17 children, 1 adult injured after walkway collapses during school trip to Fort Gibraltar in Winnipeg
CBC
Eighteen people, 17 of them children, were taken to hospital after many of them fell about five metres from an elevated walkway at Fort Gibraltar in Winnipeg's St. Boniface area on Wednesday.
Jason Shaw, a Winnipeg Fire Paramedic Service assistant chief, said the accident happened shortly before 10 a.m. He said three of the children were taken to hospital in unstable condition, while the remaining patients were in stable condition.
The children are 10- and 11-year-olds from St. John's-Ravenscourt School who were on a field trip, the school confirmed in a statement.
Tameem Aljafari, 10, said he was among three classes of Grade 5 students who were on the field trip.

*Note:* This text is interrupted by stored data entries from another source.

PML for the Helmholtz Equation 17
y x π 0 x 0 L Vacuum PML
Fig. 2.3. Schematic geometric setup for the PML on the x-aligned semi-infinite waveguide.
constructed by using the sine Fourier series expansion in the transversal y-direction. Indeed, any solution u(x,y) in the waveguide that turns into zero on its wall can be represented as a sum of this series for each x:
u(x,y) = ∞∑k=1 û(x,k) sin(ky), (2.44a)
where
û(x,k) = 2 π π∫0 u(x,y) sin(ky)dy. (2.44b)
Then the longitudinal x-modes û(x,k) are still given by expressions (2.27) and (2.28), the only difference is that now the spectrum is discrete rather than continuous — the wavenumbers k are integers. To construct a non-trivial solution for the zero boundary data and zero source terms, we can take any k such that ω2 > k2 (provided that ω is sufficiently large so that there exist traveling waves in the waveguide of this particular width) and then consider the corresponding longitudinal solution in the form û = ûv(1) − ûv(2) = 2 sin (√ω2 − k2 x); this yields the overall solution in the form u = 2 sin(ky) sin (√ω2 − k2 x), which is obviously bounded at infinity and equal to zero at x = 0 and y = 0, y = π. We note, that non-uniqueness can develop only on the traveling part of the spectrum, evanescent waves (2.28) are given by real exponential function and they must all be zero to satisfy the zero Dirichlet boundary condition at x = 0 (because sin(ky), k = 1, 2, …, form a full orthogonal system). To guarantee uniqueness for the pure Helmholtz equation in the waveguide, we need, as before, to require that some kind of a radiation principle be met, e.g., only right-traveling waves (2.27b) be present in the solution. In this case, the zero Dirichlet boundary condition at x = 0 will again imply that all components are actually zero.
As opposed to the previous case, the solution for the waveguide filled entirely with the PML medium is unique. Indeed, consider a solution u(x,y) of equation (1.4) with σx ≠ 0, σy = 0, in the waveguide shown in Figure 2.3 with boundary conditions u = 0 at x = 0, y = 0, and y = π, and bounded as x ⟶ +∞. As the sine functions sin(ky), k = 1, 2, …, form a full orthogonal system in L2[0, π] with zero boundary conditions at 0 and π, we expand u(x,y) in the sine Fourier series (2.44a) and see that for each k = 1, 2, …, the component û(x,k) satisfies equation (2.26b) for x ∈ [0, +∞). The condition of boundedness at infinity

He estimated about 30 people were on a walkway at the site when it fell.
"Randomly, it just started cracking when we were on it, and then a lot of people just fell down," he told reporters outside Winnipeg's Children's Hospital.

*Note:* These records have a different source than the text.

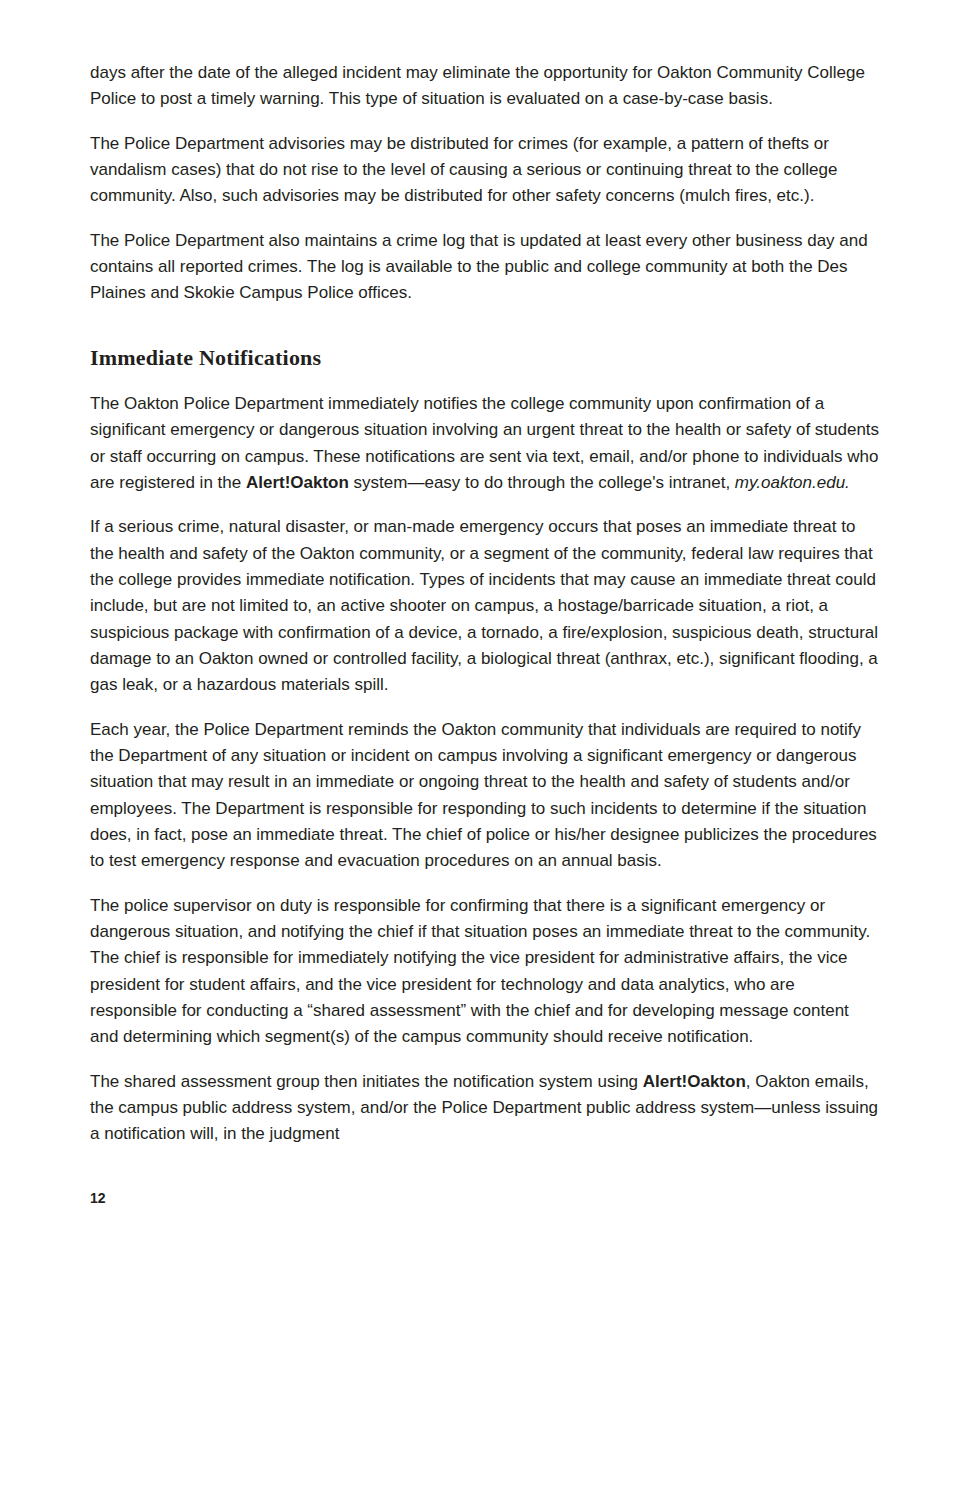days after the date of the alleged incident may eliminate the opportunity for Oakton Community College Police to post a timely warning. This type of situation is evaluated on a case-by-case basis.
The Police Department advisories may be distributed for crimes (for example, a pattern of thefts or vandalism cases) that do not rise to the level of causing a serious or continuing threat to the college community. Also, such advisories may be distributed for other safety concerns (mulch fires, etc.).
The Police Department also maintains a crime log that is updated at least every other business day and contains all reported crimes. The log is available to the public and college community at both the Des Plaines and Skokie Campus Police offices.
Immediate Notifications
The Oakton Police Department immediately notifies the college community upon confirmation of a significant emergency or dangerous situation involving an urgent threat to the health or safety of students or staff occurring on campus. These notifications are sent via text, email, and/or phone to individuals who are registered in the Alert!Oakton system—easy to do through the college's intranet, my.oakton.edu.
If a serious crime, natural disaster, or man-made emergency occurs that poses an immediate threat to the health and safety of the Oakton community, or a segment of the community, federal law requires that the college provides immediate notification. Types of incidents that may cause an immediate threat could include, but are not limited to, an active shooter on campus, a hostage/barricade situation, a riot, a suspicious package with confirmation of a device, a tornado, a fire/explosion, suspicious death, structural damage to an Oakton owned or controlled facility, a biological threat (anthrax, etc.), significant flooding, a gas leak, or a hazardous materials spill.
Each year, the Police Department reminds the Oakton community that individuals are required to notify the Department of any situation or incident on campus involving a significant emergency or dangerous situation that may result in an immediate or ongoing threat to the health and safety of students and/or employees. The Department is responsible for responding to such incidents to determine if the situation does, in fact, pose an immediate threat. The chief of police or his/her designee publicizes the procedures to test emergency response and evacuation procedures on an annual basis.
The police supervisor on duty is responsible for confirming that there is a significant emergency or dangerous situation, and notifying the chief if that situation poses an immediate threat to the community. The chief is responsible for immediately notifying the vice president for administrative affairs, the vice president for student affairs, and the vice president for technology and data analytics, who are responsible for conducting a “shared assessment” with the chief and for developing message content and determining which segment(s) of the campus community should receive notification.
The shared assessment group then initiates the notification system using Alert!Oakton, Oakton emails, the campus public address system, and/or the Police Department public address system—unless issuing a notification will, in the judgment
12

WATCH | Aerial camera shows collapsed walkway at Fort Gibraltar:
A teacher and two students were under the walkway when it collapsed, he said.

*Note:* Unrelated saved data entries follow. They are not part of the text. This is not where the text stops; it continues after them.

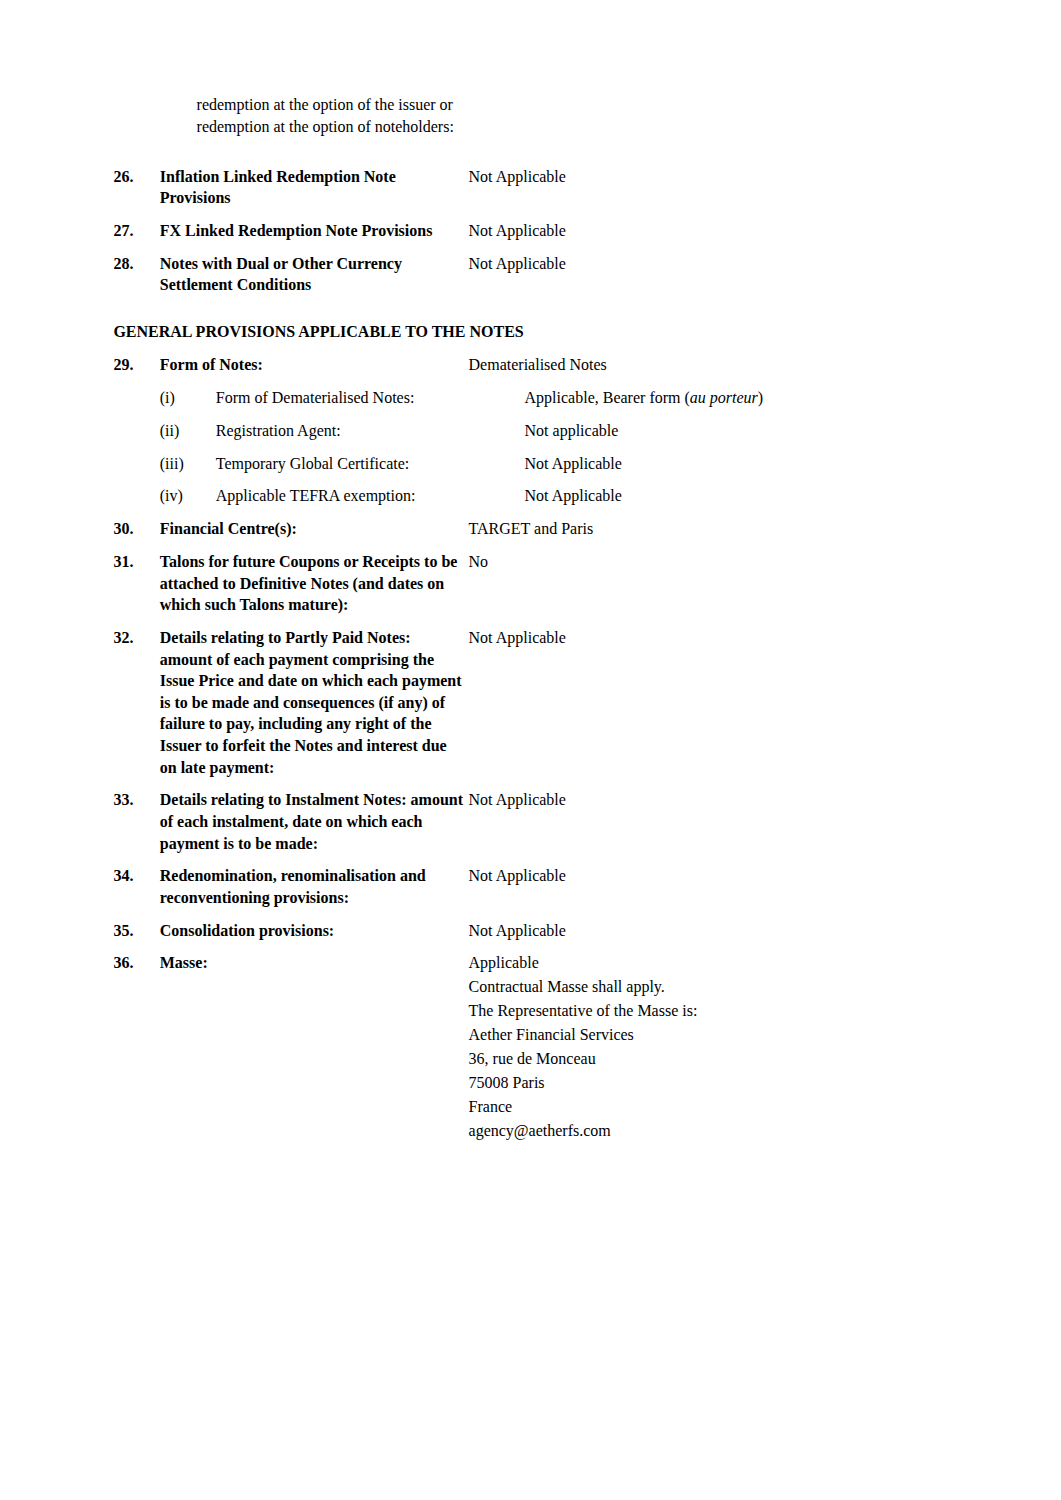redemption at the option of the issuer or
redemption at the option of noteholders:
| 26. | Inflation Linked Redemption Note Provisions | Not Applicable |
| 27. | FX Linked Redemption Note Provisions | Not Applicable |
| 28. | Notes with Dual or Other Currency Settlement Conditions | Not Applicable |
GENERAL PROVISIONS APPLICABLE TO THE NOTES
| 29. | Form of Notes: | Dematerialised Notes |
| | / (i) / Form of Dematerialised Notes: / Applicable, Bearer form ( au porteur ) / / (ii) / Registration Agent: / Not applicable / / (iii) / Temporary Global Certificate: / Not Applicable / / (iv) / Applicable TEFRA exemption: / Not Applicable / |
| 30. | Financial Centre(s): | TARGET and Paris |
| 31. | Talons for future Coupons or Receipts to be attached to Definitive Notes (and dates on which such Talons mature): | No |
| 32. | Details relating to Partly Paid Notes: amount of each payment comprising the Issue Price and date on which each payment is to be made and consequences (if any) of failure to pay, including any right of the Issuer to forfeit the Notes and interest due on late payment: | Not Applicable |
| 33. | Details relating to Instalment Notes: amount of each instalment, date on which each payment is to be made: | Not Applicable |
| 34. | Redenomination, renominalisation and reconventioning provisions: | Not Applicable |
| 35. | Consolidation provisions: | Not Applicable |
| 36. | Masse: | Applicable Contractual Masse shall apply. The Representative of the Masse is: Aether Financial Services 36, rue de Monceau 75008 Paris France agency@aetherfs.com |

"I just didn't know what happened and then I couldn't breathe."
Aljafari received scratches, but said the people who were under the walkway were more seriously injured.
Health Sciences Centre was put into code orange, which is triggered by disaster events that result in a mass influx of patients, said Dr. Karen Gripp, medical director of the Children's Hospital emergency department.
"As of right now, there is one patient being admitted to hospital for observation. The rest either have been or will be discharged today," Gripp told reporters outside the hospital on Wednesday.
"It could have been so, so much worse. We were prepared for the worst."
Adult and pediatric surgeons, orthopedic surgeons and medicine and trauma staff were called on for help, which caused some surgical delays, she said.
"I don't think it overall had a huge impact, but there was definitely a period of time where everything was on hold just to make sure we knew what we were dealing with."